Das laute Dröhnen einer Autohupe riss ihn aus seinem Tagtraum. Die Ampel war bereits grün. Fragt sich wie lange schon. Er schaltete in den ersten Gang und mit einem leichten Ruckeln bewegten sich die Räder und trugen die alte Blechschüssel weiter vorwärts. Ein leichter Regenschauer erschwerte die Sicht durch die dunkle Nacht. Neonhelle Farben spiegelten sich in unzähligen Pfützen und die Lichter des Verkehrs zogen einen langen bunten Schweif hinter sich her. Ein Blick auf die Uhr verriet ihm, dass er bereits knapp drei Stunden unterwegs sei. Die Tanknadel rotierte und machte durch zittrige Bewegungen auf sich aufmerksam. Es würde noch für den Rückweg reichen.

An der nächsten Ampel zündete er sich eine Zigarette an, atmete tief ein und spuckte den feurigen und gleichzeitig beruhigenden Rauch wieder aus seinen Lungen. Seine Finger tippten mit leichten Schlägen zu den Beats der Musik auf dem Lenkrad herum. Neben ihm hielt ein Wagen. Durch die nassen Fensterscheiben, an denen die Regentropfen ein Wettrennen auf Zeit veranstalteten, erkannte er ein vertrautes Gesicht. Sie trug ihr Haar offen, so wie er es liebte. Ihr Lächeln war das bezauberndste, was er je in seinem Leben gesehen hat. Ihre blauen Augen funkelten wie glänzende Kristalle in der Dunkelheit der Nacht. Beide starrten sich tief in die Augen und lachten mit puren Emotionen, während die Motoren ihrer Autos aufheulten. Die Ampel schaltete auf grün und beide rasten los. Die Dame seines Herzens beschleunigte und wechselte die Spur, sodass sie vor plötzlich ihm fuhr. Ein Stechender Schmerz an seinem Finger riss ihn erneut aus seinen Träumen. Die Glut seiner Zigarette war bis auf den Filter heruntergebrannt – Das Auto vor ihm war spurlos in der Nacht verschwunden, die Straßen plötzlich völlig frei.

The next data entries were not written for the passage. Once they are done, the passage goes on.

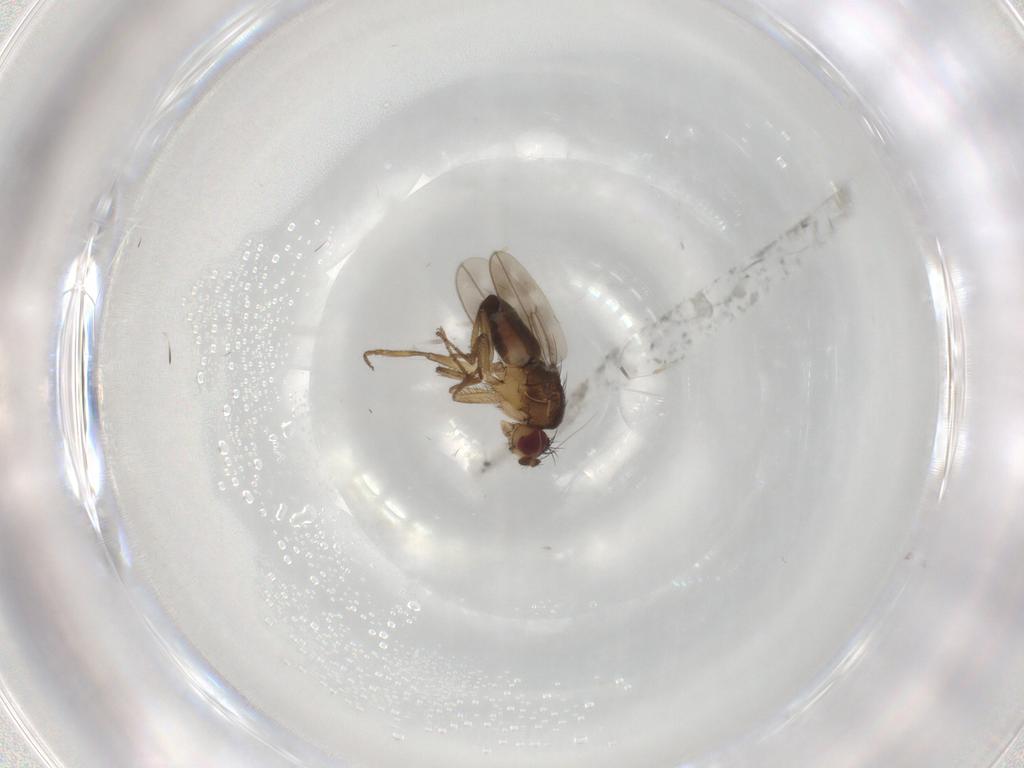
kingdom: Animalia
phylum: Arthropoda
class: Insecta
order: Diptera
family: Sphaeroceridae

Der Schlüssel glitt ins Schloss und die Tür sprang mit einem leichten Knarren auf. Ohne den Lichtschalter zu betätigen ging er nach dem Schließen der Tür den Flur entlang und blieb inmitten der Dunkelheit stehen. Stille –

So still, das alle Uhren schwiegen,
ja, die Zeit kam zum erliegen,
so still und so verloren gingst du fort,
so still und so verloren gingst du fort.

Ich hab so viel gehört und doch kommt‘s niemals bei mir an,
das ist der Grund warum ich Nachts nicht schlafen kann,
wenn ich auch tausend Lieder vom Vermissen schreib,
heißt das noch nicht das ich versteh,
warum dieses Gefühl für immer bleibt.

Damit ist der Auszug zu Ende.